GIVEN PASSAGE:
▬▬▬

Trump at AIPAC troubles Jewish consciences

WASHINGTON (RNS) Wary Jewish voters await Trump inside and outside the AIPAC conference.

Attendees applaud Democratic U.S. presidential candidate Hillary Clinton during her address to the American-Israeli Public Affairs Committee (AIPAC) Conference at the Verizon Center in Washington on March 21, 2016. Photo courtesy of REUTERS/Joshua Roberts
*Editors: This photo may only be republished with RNS-TRUMP-JEWS, originally transmitted on March 21, 2016.
Left to right, Kathryn Fleisher, incoming NFTY President; Rabbi Rick Jacobs, head of the Union for Reform Judaism; Taylor Gleeson, current NFTY Social Action Vice President; Jeremy Cronig, current NFTY President; and Eli Ziegler, at the American Israel Public Affairs Committee annual conference in Washington, D.C. with members of the delegation from the Reform movement's youth division. Religion News Service photo by Lauren Markoe

Left to right, Kathryn Fleisher, incoming NFTY president; Rabbi Rick Jacobs, head of the Union for Reform Judaism;
Taylor Gleeson, current NFTY social action vice president;
Jeremy Cronig, current NFTY president; and
Eli Ziegler, at the American Israel Public Affairs Committee annual conference on March 21, 2016 in Washington, D.C., with members of the delegation from the Reform movement’s youth division. Religion News Service photo by Lauren Markoe

WASHINGTON (RNS) Should I stay or should I go?

That was the key question facing many of the 18,000 delegates at the American Israel Public Affairs Committee conference Monday (March 21), when Donald Trump took the podium.

▬▬▬

DATA FOR ANALYSIS:
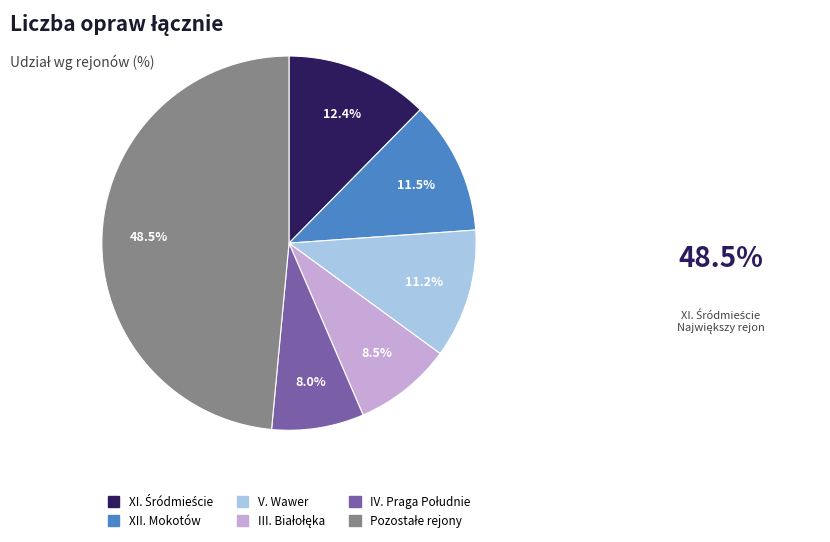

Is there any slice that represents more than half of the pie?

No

▬▬▬

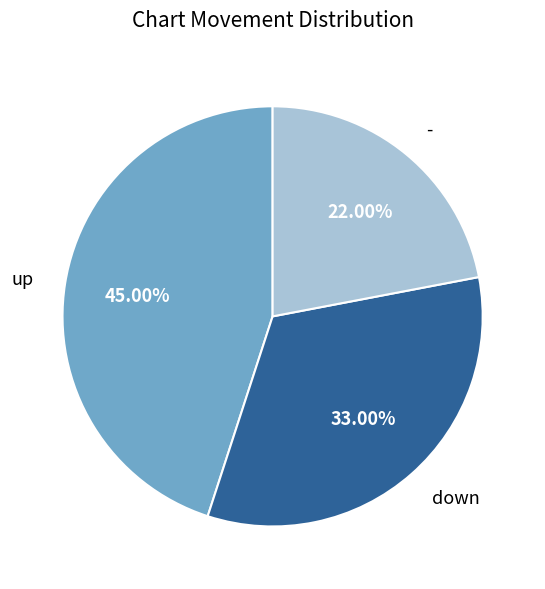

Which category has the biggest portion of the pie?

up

▬▬▬

ASSIGNED TASK A:
In the article about Trump at AIPAC, who is named as head of the Union for Reform Judaism?
ASSIGNED TASK B:
Pick up the article about Trump at AIPAC from its last sentence and continue it.

FINAL ANSWER A:
Rabbi Rick Jacobs

FINAL ANSWER B:
For a prominent rabbi on the one hand, and a group of teenagers on the other — the answers were entirely different.

Rabbi Rick Jacobs, who heads the Union for Reform Judaism, the largest stream of American Jews, planned to join a group of rabbis boycotting the real estate tycoon’s AIPAC speech because of the candidate’s intolerant remarks and bullying style.

“For the kinds of things he has said, an apology is not adequate,” Jacobs said, speaking of Trump’s statements about Muslims, women, immigrants and people with disabilities. Even if he speaks strongly for Israel at AIPAC, “it doesn’t overshadow all the other things he’s said that really violate our core beliefs.”

The students, 10 members of the URJ’s youth movement — mostly juniors and seniors in high school who will vote in their first presidential election in November — share Jacobs’ distaste for Trump. As Jews, a minority persecuted throughout history, they said they are taught to call out bigotry wherever they see it.

But they planned to stay put when Trump took the stage.

“We can sit there without feeling guilty for listening,” said Jeremy Cronig, 18, the president of North America’s Reform Jewish youth movement, known as NFTY. Because he has vocally shared his feelings on Trump, and the Reform movement’s official statement denouncing the candidate’s offending remarks, Cronig’s presence in the arena “isn’t an endorsement of his views.”

The students said they understand and respect Jacobs for the protest he planned while Trump takes the floor. But like many of the delegates to the AIPAC conference, they don’t want to register their disapproval by leaving their seats.


RELATED STORY: Merrick Garland is Jewish. Does it matter?


All presidential candidates are invited to AIPAC’s annual conference, noted the students, who represented most of the delegation of the North American Reform Jewish youth to the AIPAC conference. Several said they felt obligated to listen to every candidate who accepted the invitation even if they disagree with their views. Others said that while they appreciated Jacobs’ plans to protest respectfully, they worried that by walking out themselves, they could be lumped in with those who will protest Trump’s candidacy in hostile ways.


“When someone like Donald Trump gets up, who has blatantly shown disrespect for so many groups of people, it’s hard to sit around based on the Jewish values by which we live our lives,” said Kathryn Fleisher, the incoming NFTY president. But she’s going to sit still anyway, she said.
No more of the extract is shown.